It's also fraud to claim that the system is solvent though the federal government has to use other sources of tax revenue to shore it up. Once again, if we're going to raise other taxes to compensate for insufficient payroll taxes, can Krugman and others at least be honest about it? Can they at least admit that we have to raise taxes (or, I suppose, borrow money) if we're not going to cut benefits?

Finally, why does this guy think Tanner's statements are mutually exclusive?
You can’t have it both ways: you can’t say that we have specifically a Social Security crisis, but also say that there is no Trust Fund. Tanner claimed that there was no trust fund because Social Security’s income had been taken by the rest of the government. He also said that Social Security’s income exceeded its outgo beginning in the year 2018, and that thus we desperately needed reform.
Both statements are true. There is no "trust fund," because by law, the Treasury got their hands on the money. It's a crisis because at some point, we will need to dip into trust fund and repay this "loan to ourselves." They're not IOUs, but I-Owe-Me.

I didn't "wake up," no matter what this "Rational Action" twerp thinks. He's apparently not familiar with Krugman's talking style, how sometimes he'll split phrases and go off on weird tangents -- or as someone described him to me, "like a meth addict."

Indeed, this anonymous fellow had only this to say about the debate. I had this, this, and this too. If I had been falling asleep, I guess I'd have produced a precise transcript!

Did I mention I never learned shorthand? I was writing as fast as I could, abbreviating some words, but trying to be as precise as possible in quoting.

1 Comments:

Blogger Perry Eidelbus said...

I'm looking through the debate transcript, and Michael Tanner had a nice zinger that Krugman and Marshall conveniently ignored.

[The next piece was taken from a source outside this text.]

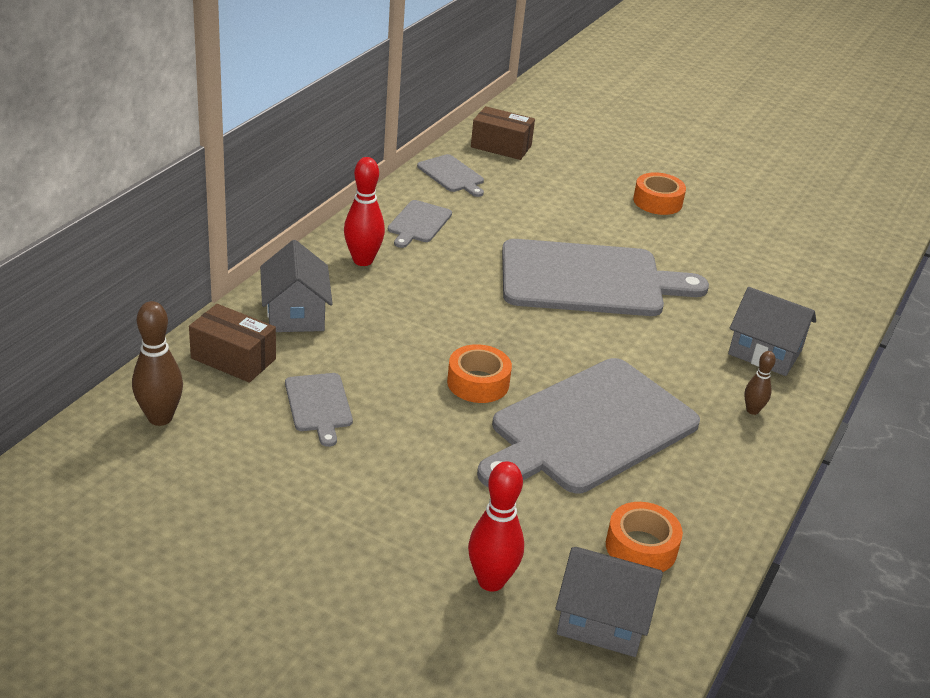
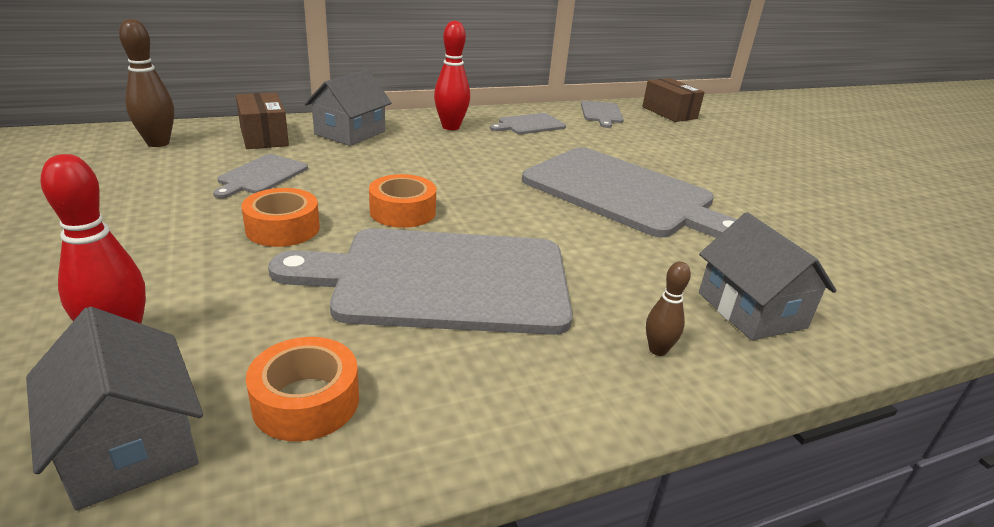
camera: 40 degrees right, 5 degrees down
orange tape [633,172,686,215] -> orange tape moved to [241,188,320,247]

But I would like to suggest that in terms of the Social Security debate, the trust fund makes absolutely no difference. It's essentially meaningless. You don't have to take my word for it. I would suggest you take the word for it of the Clinton administration, who in their fiscal year 2000 budget said, and I quote, "These trust fund balances are available to finance future benefit payment, but only in a bookkeeping sense. They do not consist of real economic assets that can be drawn down in the future to fund benefits, instead they are claims on the Treasury that when redeemed will have to be financed by raising taxes, borrowing from the public, or reducing benefits or other expenditures. The existence of trust fund balances, therefore, does not by itself have any impact on the government's ability to pay benefits."